The Reagan administration, having failed in its efforts to end one of the worst U.S.-European trade crises in recent history, yesterday charged steel makers from five Common Market countries and Romania with selling steel here at unfairly low prices.

The preliminary decision is the second blow to the European Economic Community's steel makers in the past two months. It requires the importers of the offending steel products to post bonds with the government as high as 41 percent of the product's value.

The Commerce Department already had ruled against seven European countries in another case last June, accusing them of receiving unfair subsidies from their governments and undercutting their U.S. competitors.

In addition, Commerce said appropriate duties will be levied retroactively to May 10 on imports of certain steel products from two French and one Belgian firms because Commerce found "there had been a surge of shipments apparently intended to beat the statutory deadlines for imposition of antidumping duties." Those firms are Sacilor and Usinor of France and Cockerill-Sambre of Belgium.

Dumping means selling steel at prices below the cost of producing it.

The countries accused in the new decision are Romania, Belgium, France, Italy, West Germany and the United Kingdom, the same ones charged in the last round of decisions. Complaints filed by seven of the nation's largest steel makers against Luxembourg and the Netherlands, which were also included in the last ruling, were omitted because dumping margins for those products were less than 1 percent, Commerce said.

There was no immediate response from the EEC to the decisions.

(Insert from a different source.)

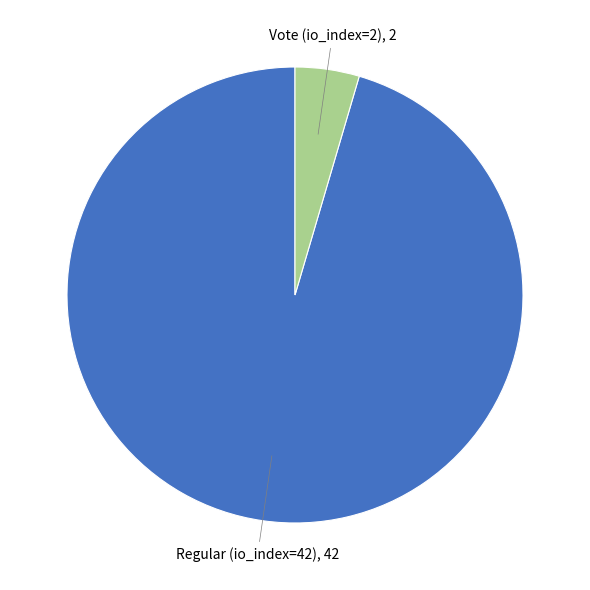

Does any single category account for the majority?

Yes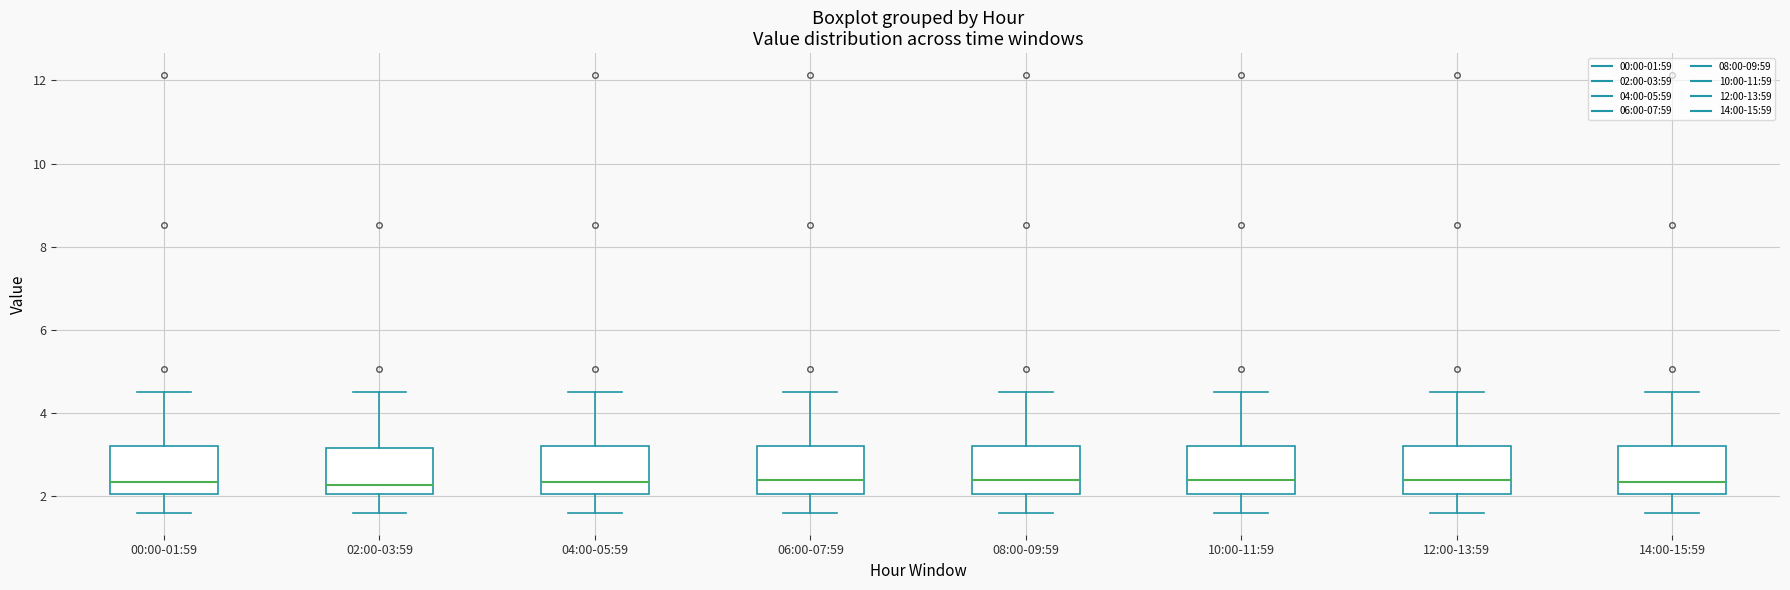

Where does the upper whisker of the box for 00:00-01:59 end on the y-axis? The values are not printed on the chart, so give them approximately, as read against the axis.

4.6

In a related development, U.S. steel makers were reported to be considering filing antitrust lawsuits in a federal court against the European steel makers in an effort to cut back European steel exports. Armco Inc. and Inland Steel Co. said they don't plan to participate in any antitrust action.

A spokesman for Bethlehem Steel Corp. would not comment on any legal remedy the company might pursue, but said that Bethlehem Steel generally always reviews all available remedies to protect its rights. The company neither admitted nor denied that it intended to file an antitrust action.

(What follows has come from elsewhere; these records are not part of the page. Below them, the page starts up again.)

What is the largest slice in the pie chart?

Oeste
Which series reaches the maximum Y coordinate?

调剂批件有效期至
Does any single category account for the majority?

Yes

U.S. Steel Corp. had no comment on the report.

Commerce's decisions came after tense negotiations between Commerce Secretary Malcolm Baldrige and high level EEC officials last week in an attempt to head off not only yesterday's action but also any subsequent rulings against European steel makers that would result in added duties. The negotiations culminated in an arrangement to limit exports of steel products from the EEC.

However, three of the nation's largest steel makers and the U.S. specialty steel industry immediately rejected the proposal as inadequate, virtually killing the long-sought arrangement.

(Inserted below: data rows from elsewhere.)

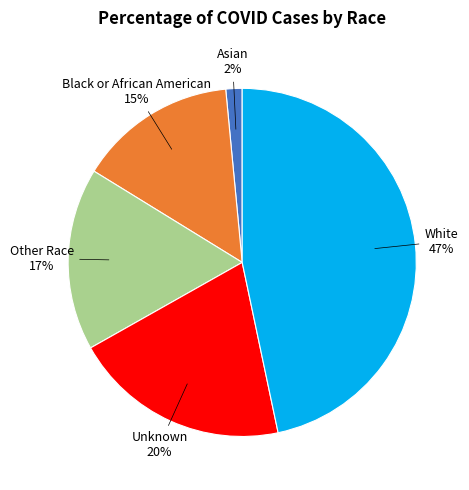

Is there a majority slice in this chart?

No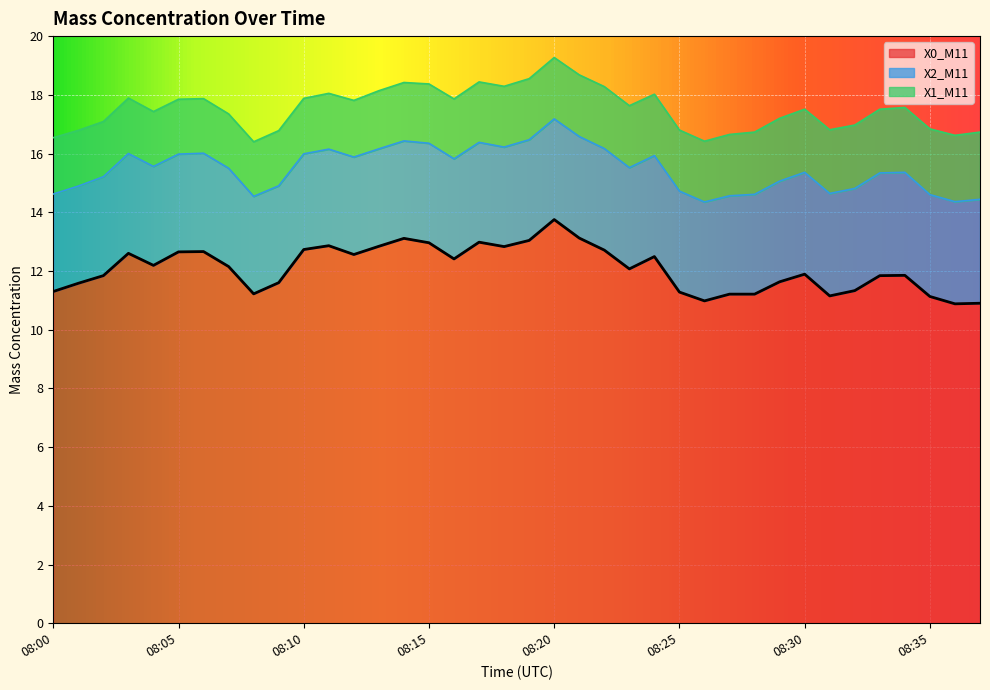

What is the total value across all series at 08:15?

18.4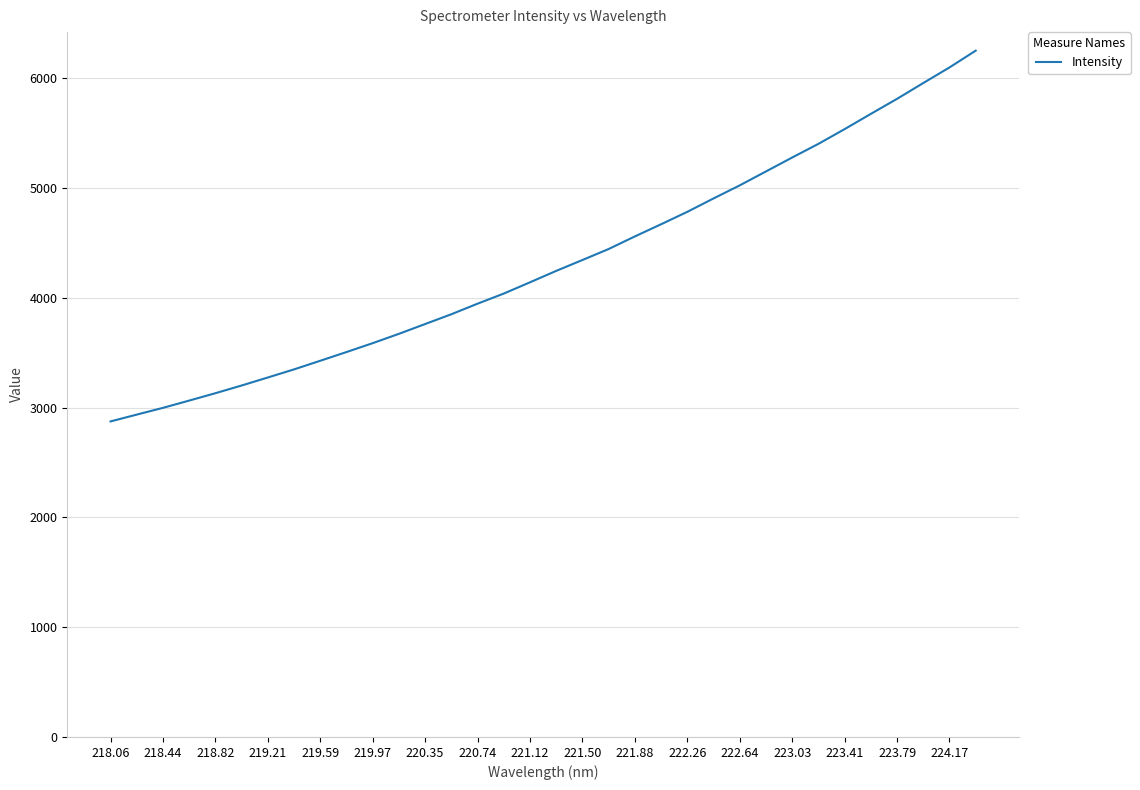

What is the difference between the maximum and minimum values?

3376.7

The tentative agreement would have limited European steel exports in 11 categories between October and the end of 1985.

It also would have set up an export licensing arrangement that would have cut exports from Europe next year to 5.754 percent of the U.S. market, compared to with 6.4 percent now. The agreement, however, didn't include limits for shipments of foreign pipe and tube products for the oil industry, the most troublesome issue in the dispute. That issue would have been decided later under the proposal.

Assistant Commerce Secretary Gary Horlick said that many of the decisions were based on information provided by U.S. industry or other sources because the European firms wouldn't provide needed data, and that preliminary dumping margins could change substantially based on better information.

Horlick also said changes in exchange rates could influence the dumping duties.

The long-standing dispute peaked on June 24 when the Commerce Department preliminarily ruled that seven European steel makers had been unfairly subsidized by their governments by as much as 40 percent. Commerce then required the foreign steel importers to post bonds or cash in the amount of the alleged subsidy until a determination is made on Aug. 24.

In yesterday's decision, Commerce said steel from 16 companies in six countries had been priced here at unfairly low levels. The dumping margins ranged from 0.003 percent for a Netherlands company to 40.7 percent for a steel maker in Italy.

Commerce is scheduled to make a decision in the case on Oct. 25.

The companies accused in the ruling are: Cockerill-Sambre, Forges de Clabecq and Fabrique de Fer de Charleroi of Belgium; AG der Dillinger Huttenwerke, Klockner-Werke AG, Stahlwerke Rochling-Burbach GmbH, Otto Wolf, Hoesch and Thyssen of West Germany; Sacilor and Usinor of France; Italsider and Teksid of Italy; Metalimportexport of Romania, and British Steel Corp. and Darlington & Simpson Rolling Mills Ltd. of the United Kingdom.